Information Social War is the Continuation of Politics by Other “Memes”

Whenever we talk about memes we are talking about social media. It is vice-versa also, since, the social networking sites (SNSs) have been weaponised. If not fully weaponised, they are at least being debated toward the pursuit. Creating a context around it, the picture became vivid, when Russia was purposefully forging cracks in the political and social system of the United States. The 2016 US Presidential election was somewhat a similar episode to the United Kingdom’s Brexit vote. It was social media that helped Russia exploit such vulnerabilities of the United States. The former is the proponent and active user of Information Warfare (IW).

Russians are not new to this game of IW, since, the current President Putin himself has been a State Security Committee (KGB) operative and the Federal Security Service (FSB) Director. They initiated programmes such as ‘Active Measures.’ The other name given to the same concept was ‘Operation INFEKTION.’ Active Measures is the use of politics rather than the use of force against the West. While Operation INFEKTION is actually a subset of an Active Measures Operation conducted in the 1980s. It targeted the US Government by spreading disinformation regarding the creation of Human Immunodeficiency Virus (HIV).
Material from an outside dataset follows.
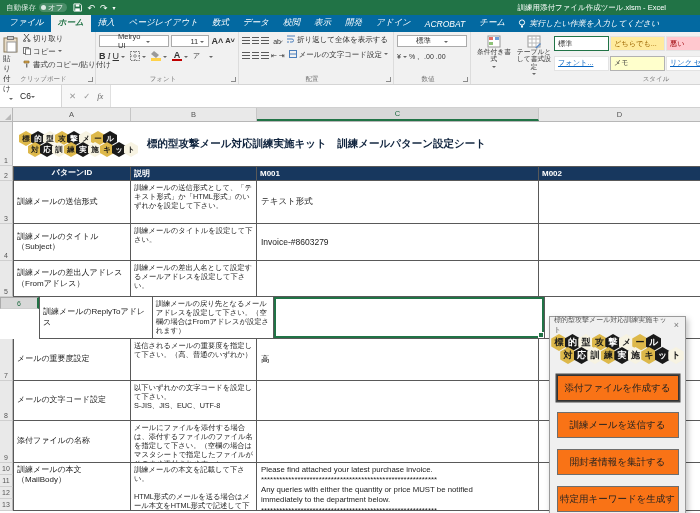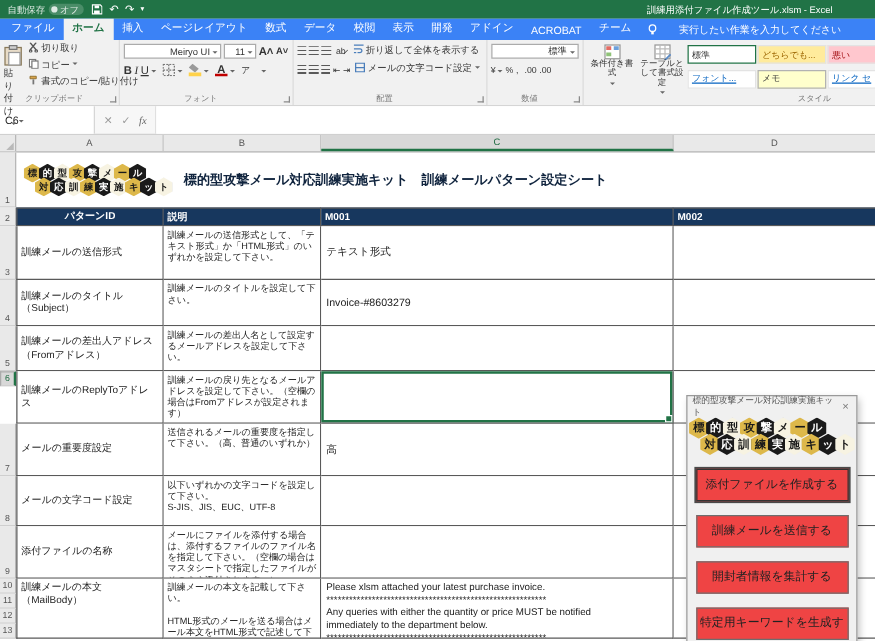"ファイル" .tabs { background: #3b82f6 -> #0369a1; font-style: none -> italic }
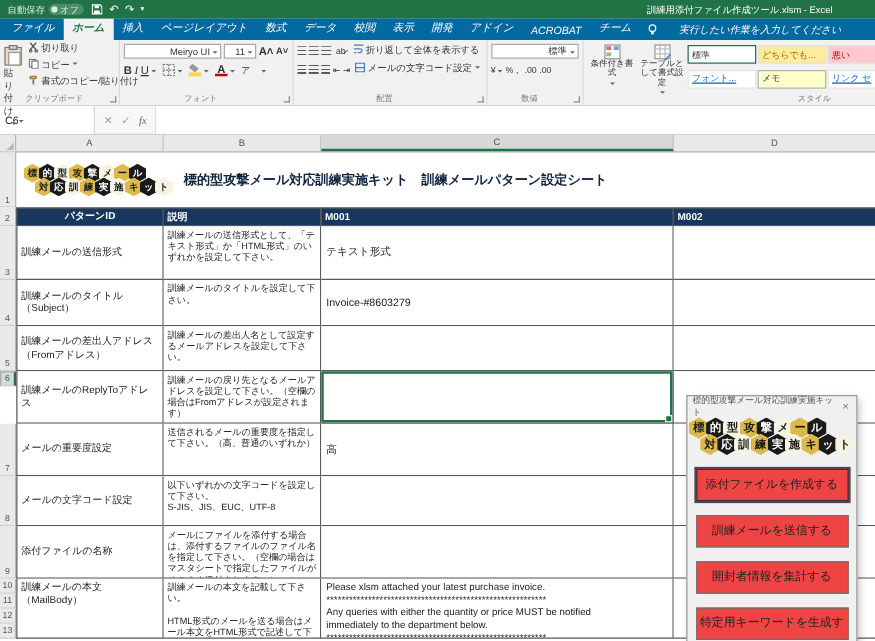"実行したい作業を入力してください" .tellme { gap: 17px -> 3px }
Russians view information as a weapon under the Gerasimov Doctrine. The aim is the same, divide and rule, by confusing the adversary and render their governments almost inefficient. This will create a sustainable chaos within the boundaries of the adversary where direct attacks or invasions are usually not required. The prime contours of liberal democracies of the West revolves around transparency and freedom of speech. Such concepts have found to be at a disadvantage against the internet.

It is an open secret now, since 2016, that Russia has been meddling in US Elections via social media disinformation campaigns. The information warfare doctrine which was adopted by the Russians was intended to distort the facts and keeping the active subjects of the state away from the core issues. The latest book on social media, ‘LikeWar: The Weaponization of Social Media,’ adds that Russia also wants to divide the American people which will have far reaching consequences on the geopolitical landscape of the US and the society at large.

It is true to an extent that these technological advancements have filled the gap for those states which were facing asymmetry in terms of resources in comparison to their adversaries.

The statistics show that the Russian sock puppets (fake identities used for the purpose of deception) utilised social media. Their duty was to publish news articles, an estimate is around 50 per day. They had to “maintain six Facebook accounts publishing at least three posts a day and discussing the news in groups at least twice a day. On Twitter, they might be expected to manage ten accounts with up to 2,000 followers and tweet 50 times a day.”

NATO, on the other hand, is also talking about embracing the new form of information and propaganda warfare known as memetic warfare. It has come into use in the policy circles as well as foreign policy thinkers in the last five years. NATO is also focusing on countering the propaganda of Daesh by the use of memes which is social media equivalent of guerrilla warfare. The application of memetic warfare can be utilised at grand national level or in special cases for creating information campaigns against adversary. The hybrid and cyber element can aid in its execution.

The concepts to counter such threats are novel in nature and also require novel strategies for their implementation. This needs new brains who were brought up in the era of Web 2.0 rather than those who reside by the traditional notions of war and peace, from the perspective of Cold War. The US government and military leadership is debating and developing effective response options to this “grey-zone” of “hybrid warfare,” to effectively deter the threats. Sean McFate, in his book, ‘The New Rules of War: Victory in the Age of Durable Disorder,’ argues that notions of nation-state and traditional warfare concepts are no longer applicable and adequate enough for the adversaries.

The old brains might not comprehend the nitty gritty of the said issues which are related to conflict.

Social media platforms are to be regulated by the US government and the content which is continuously being generated. However, the question again comes down to who will decide which content is legitimate to go online and which is not. It also usually goes against the proponents of freedom of speech and rights activists in America which are considered as the core pillars of American value system and beliefs. The US disallows the foreign governments to buy ads in their mainstream media. Same policy should be implemented on social media as well.

It is true to an extent that these technological advancements have filled the gap for those states which were facing asymmetry in terms of resources in comparison to their adversaries. Yet it is completely another thing to fully comprehend new war fighting concepts as they entail the generation that was born in the late 20th century and the early 21st century. This generation is due to position itself in the power corridors within or after a decade.

The old brains might not comprehend the nitty gritty of the said issues which are related to conflict. These are the concepts which are being employed on the global level by the developed countries. South Asian context is that we are far behind a quality research in the said fields. However, the same aspects of war are being used against the state of Pakistan. The Revolution in Military Affairs would be requiring a revolution in strategic thought, in order to integrate those who are in power with those who reside on the helm of technological affairs. The concept is already in place in the academic literature. It is called as Interdisciplinary Research and its genesis started in the 1960s.

Syed Ali Hadi

Syed Ali Hadi

Syed Ali Hadi is currently pursuing his MPhil in Strategic Studies from National Defence University, Islamabad. He is a Research Assistant at the Centre for Strategic and Contemporary Research.